Given task 1:
Answer these questions using the article on galamsey. Put each answer on its own line, marked (a), (b), (c).
(a) Who is the Chief Executive Officer of Green Growth Solutions?
(b) What kind of organization does the article on galamsey say Green Growth Solutions is?
(c) What did the CEO propose regarding the involvement of foreigners in illegal mining?
Given task 2: List every group that the article on galamsey says has called for a lasting solution to the menace.
Given task 3: Continue the article on galamsey from where it stops, following its last paragraph.

Reading text:
>> Start

Source: citifmonline.com

Integrate traditional leaders in galamsey fight – Think tank

An environment sustainability Policy think tank, Green Growth Solutions, has called on chiefs and traditional leaders to help in the fight against illegal mining also known as galamsey in the country.

According to the think tank, the fight could get a notch higher if the traditional authorities play their respective roles.

“We have to look at how our lands are given out by chiefs and traditional leaders; they really need to come on board to understand the menace of illegal mining and its impact on us.

There is the need for awareness creation on the impact especially the chemicals that are used, the water bodies that are polluted and the lands that are degraded and will take several years before they can be productive,” the Chief Executive Officer (CEO) of Green Growth Solutions, Dr. Eric Twum said in a Citi News interview.

This comes on the back of several calls by citizens, civil society Organizations and key government agencies for a lasting solution to the menace which continue to cause havoc to water bodies and the environment as a whole.

Speaking on the involvement of foreigners in the illegality, Dr. Twum proposed a more diplomatic negotiation.

“There have to be proper diplomatic channel and discussion with these countries on permitting systems that we have in this country, and how a citizen can even have access to work permit.”

>> End

Supplied data:
>> Start

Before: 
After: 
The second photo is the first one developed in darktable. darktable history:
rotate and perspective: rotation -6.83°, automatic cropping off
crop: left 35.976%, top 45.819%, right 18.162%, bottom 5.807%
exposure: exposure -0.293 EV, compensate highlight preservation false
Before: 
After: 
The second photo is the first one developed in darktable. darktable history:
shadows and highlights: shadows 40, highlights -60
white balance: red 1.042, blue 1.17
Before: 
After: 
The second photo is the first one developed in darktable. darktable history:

>> End
>> Start

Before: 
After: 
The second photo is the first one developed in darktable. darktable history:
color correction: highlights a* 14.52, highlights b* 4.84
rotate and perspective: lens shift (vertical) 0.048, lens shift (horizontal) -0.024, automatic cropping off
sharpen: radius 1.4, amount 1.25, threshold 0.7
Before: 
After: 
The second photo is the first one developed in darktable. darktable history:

>> End

Written answer 1:
(a) Dr. Eric Twum
(b) An environment sustainability policy think tank
(c) A more diplomatic negotiation

Written answer 2:
- Citizens
- Civil society organizations
- Key government agencies

Written answer 3:
The CEO also called on the government to provide alternative sources of employment and livelihood for the youth to prevent them from relying on galamsey for a living.

“Let’s look at how and why our young men get involved in this, it’s simply because they don’t have any alternative livelihood and the general tendency is to survive as a human being. So we need to provide alternative livelihood” He added that “The village fund budget can be used to ensure equitable distribution of the wealth of the country. it will bring about inclusive growth and reduce the tendency of neglect in the distribution of the nation’s resources.

Effects of galamsey

Currently, some water treatment plants have been shut down over activities of illegal miners, which have rendered water bodies from which the plants harvest water for processing useless.

Watchers of the sector have lamented that if such activities are not stopped, Ghana may soon be importing water from neighboring countries.

The galamsey menace has also led to the destruction of many farmlands, which serve as livelihood for a number of families.